Il potere del tun. Gli orsetti d’acqua sono stati scoperti alla fine del XVIII secolo; da allora ne sono state identificate 1.300 specie diverse, e molti esemplari sono stati sottoposti a esperimenti anche estremi per scoprire i limiti della loro incredibile resistenza: sono stati spediti nello spazio, cotti vivi, surgelati, persino sparati da una pistola. Lo fanno grazie a un superpotere anatomico, chiamato “tun”: è uno stato di quasi totale disidratazione nel quale i tardigradi entrano quando sono in pericolo, e che li mette in un’animazione sospesa che può durare anche anni, e li fa sopravvivere nelle condizioni più estreme.
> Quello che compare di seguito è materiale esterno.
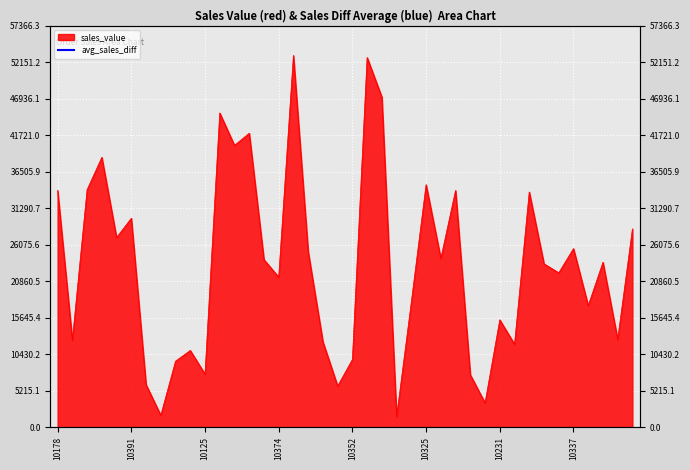

Reading left to right, extract all data points from this chart.

33818.3	12432.3	33924.2	38547.2	27083.8	29848.5	6066.8	1676.1	9415.1	10945.3	7565.1	44894.7	40265.6	41995.6	23936.5	21432.3	53117.0	25081.0	12190.9	5858.6	9658.7	52825.3	47159.1	1491.4	17876.3	34638.1	24101.8	33820.6	7466.3	3452.8	15322.9	11843.5	33594.6	23333.1	22042.4	25506.0	17359.5	23552.6	12530.5	28322.8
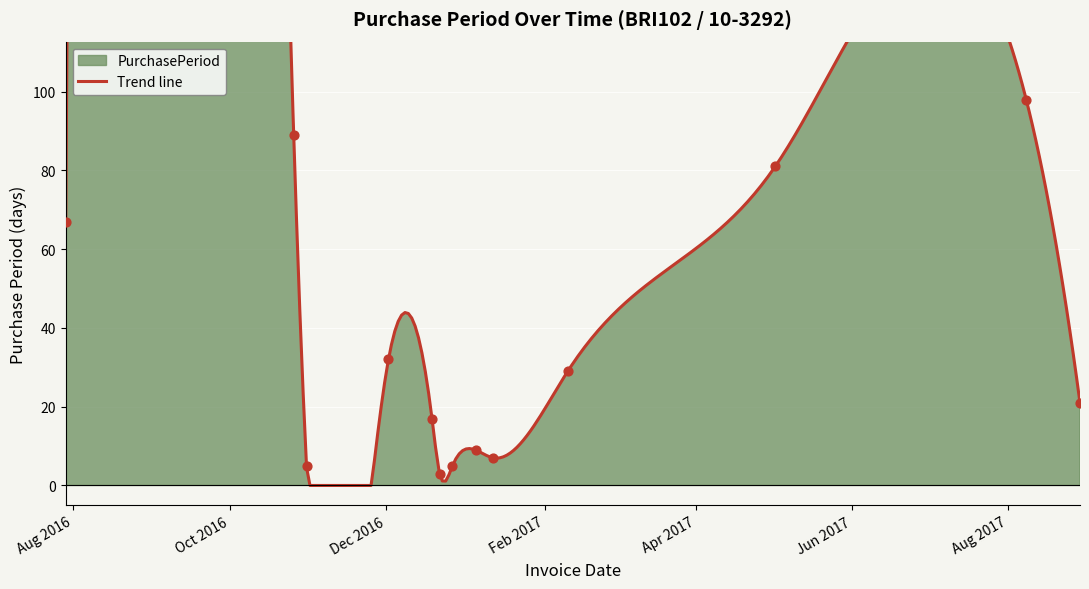

What is the change in value from 2016-10-31 to 2017-02-10?

+24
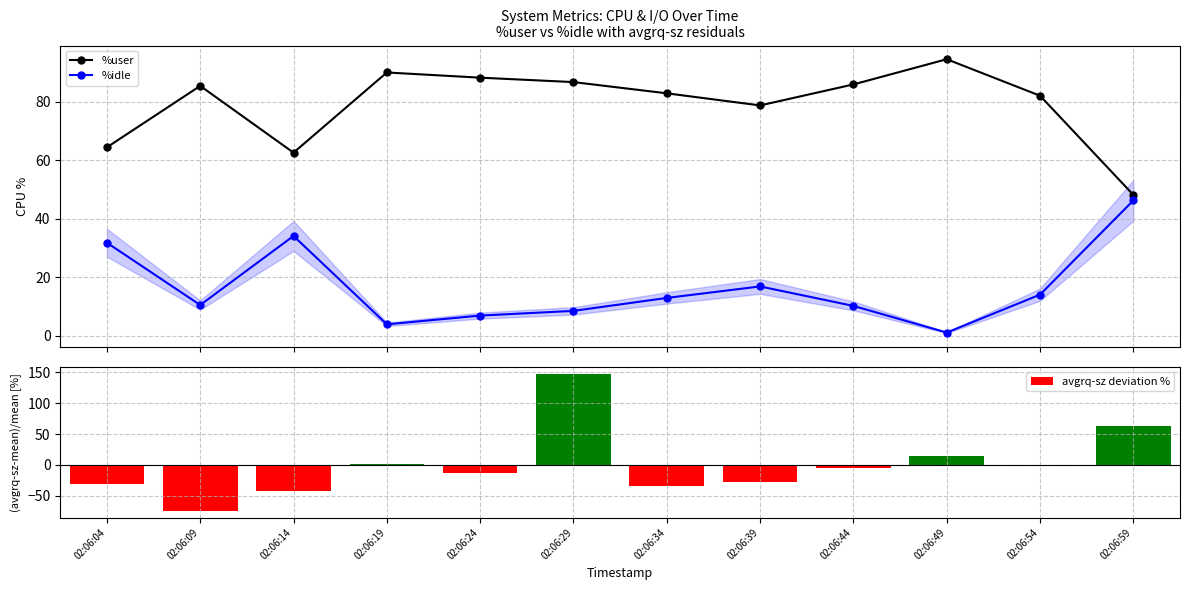

Which label corresponds to the smallest value in the chart?

02:06:09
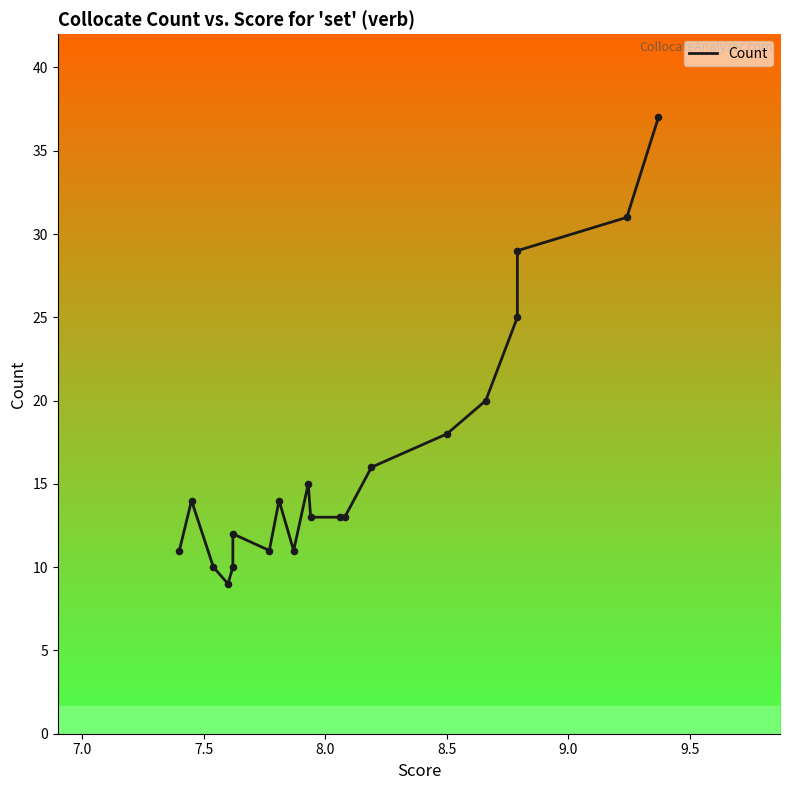

What is the change in value from 7.0 to 8.0?

-5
Il segreto dell’invulnerabilità. Anche per questo nuovo studio, condotto da un team della University of North Carolina, un gruppo di esemplari è stato sottoposto a condizioni estreme: temperature a -80 °C, ambiente sovrasaturo di sale o di zucchero… Il team ha misurato poi la composizione cellulare dei tardigradi prima, durante e dopo la trasformazione, per scoprire quale fosse il trigger che la fa scattare. L’esperimento ha dimostrato che, nel momento della transizione, i tardigradi producono radicali liberi in grande quantità. Questi, a loro volta, invece di fare danni cellulari, si legano subito a un aminoacido chiamato cisteina, ossidandolo: il processo a sua volta fa scattare il tun, e l’animale diventa sostanzialmente invulnerabile (o quasi). Lo studio per ora è stato compiuto su una singola specie di tardigrado, Hypsibius exemplaris, la più usata in questi esperimenti: il prossimo passo sarà scoprire se anche le altre specie usano lo stesso meccanismo, che sfrutta sostanze altrimenti dannose per proteggere l’animale.